**Exercise directions:** Pictures do not belong in the copy; quote every entry below exactly.

**Data for processing:**

▼

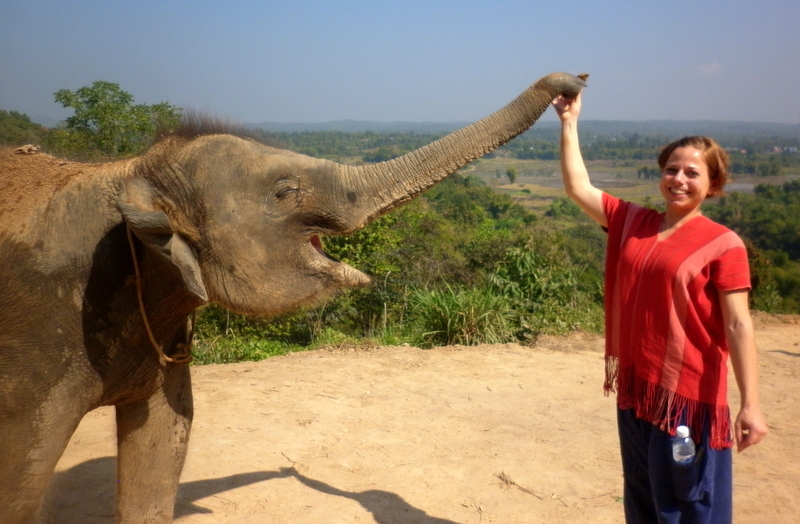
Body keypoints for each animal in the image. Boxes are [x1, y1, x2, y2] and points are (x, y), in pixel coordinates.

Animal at [0, 70, 588, 524]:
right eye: (285, 192)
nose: (573, 80)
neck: (128, 173)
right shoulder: (37, 343)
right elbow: (22, 480)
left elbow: (165, 443)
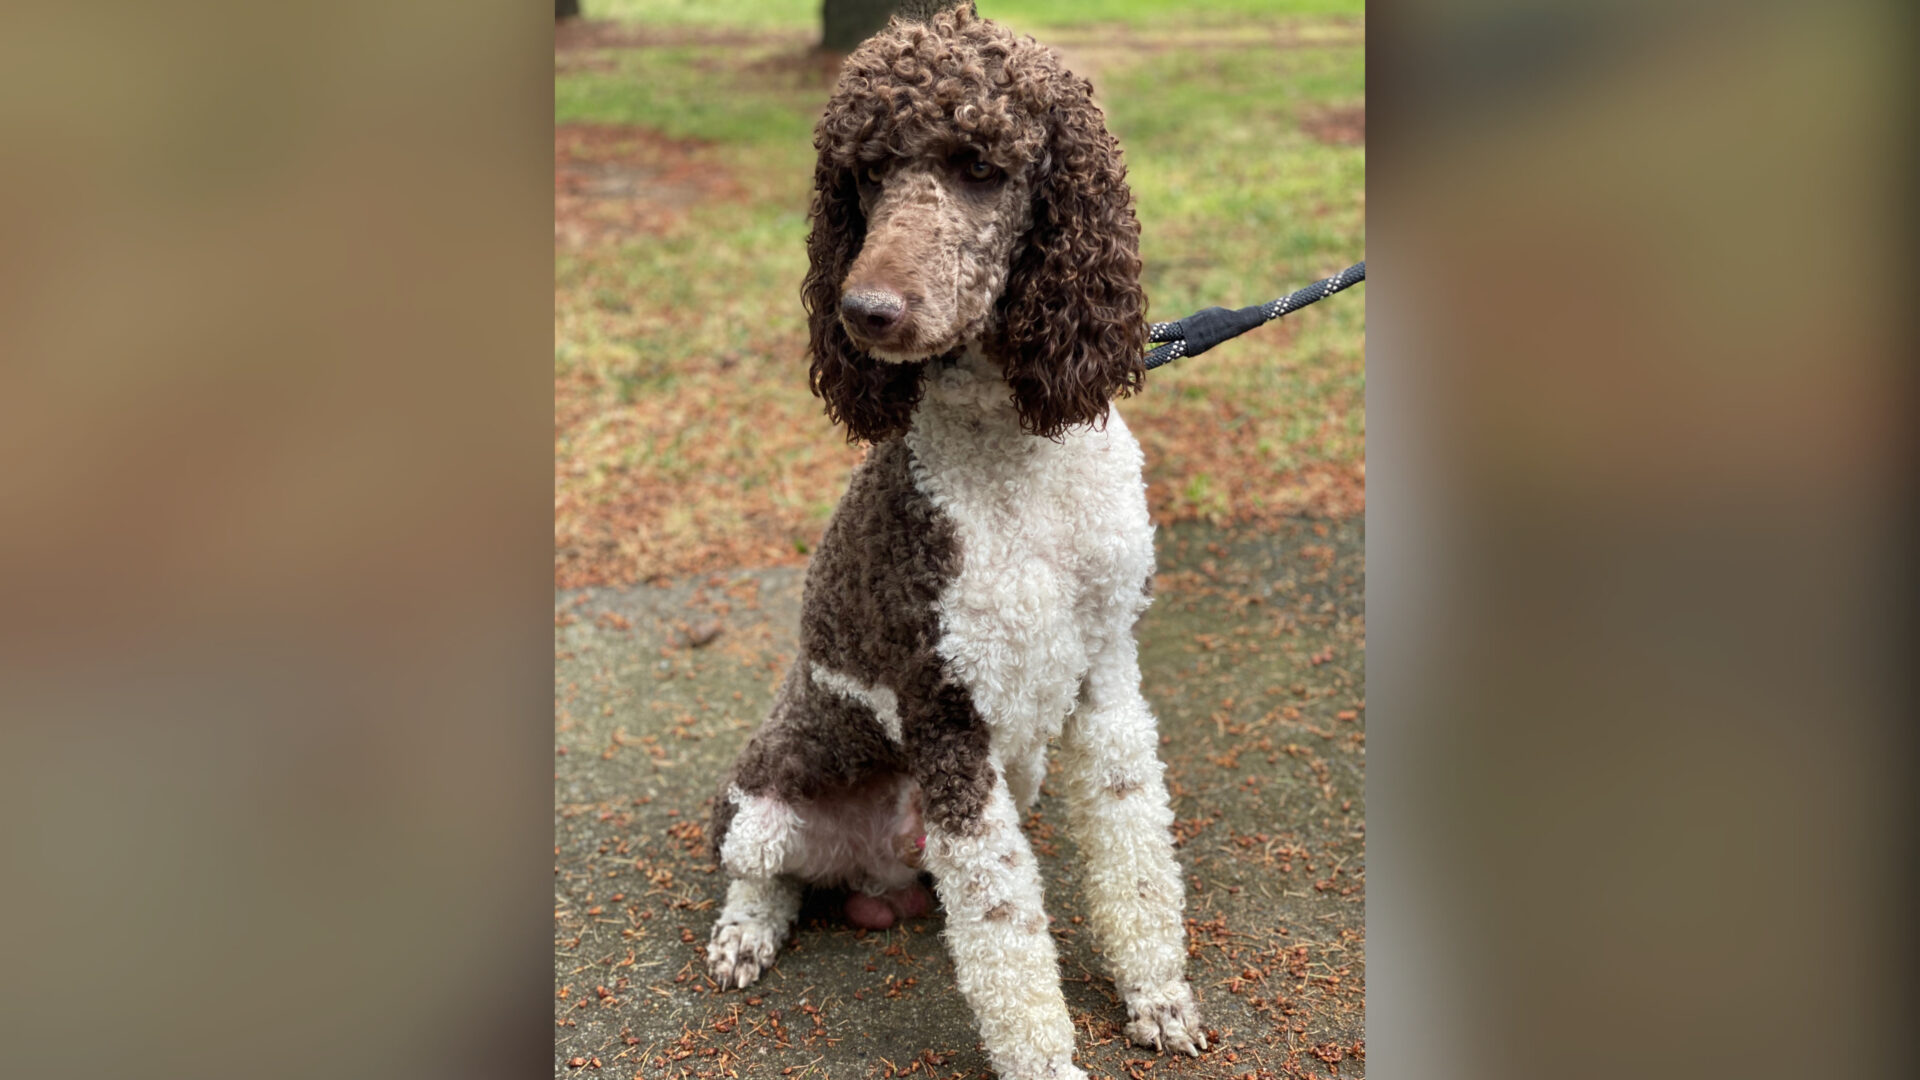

▲

**Answer to the exercise:**
Body keypoints for each animal in the image. Boxes are [x1, y1, x2, y2] and points are (x, y), in pixel coordinates.

Animal at [0, 70, 588, 524]:
right eye: (285, 192)
nose: (573, 80)
neck: (128, 173)
right shoulder: (37, 343)
right elbow: (22, 480)
left elbow: (165, 443)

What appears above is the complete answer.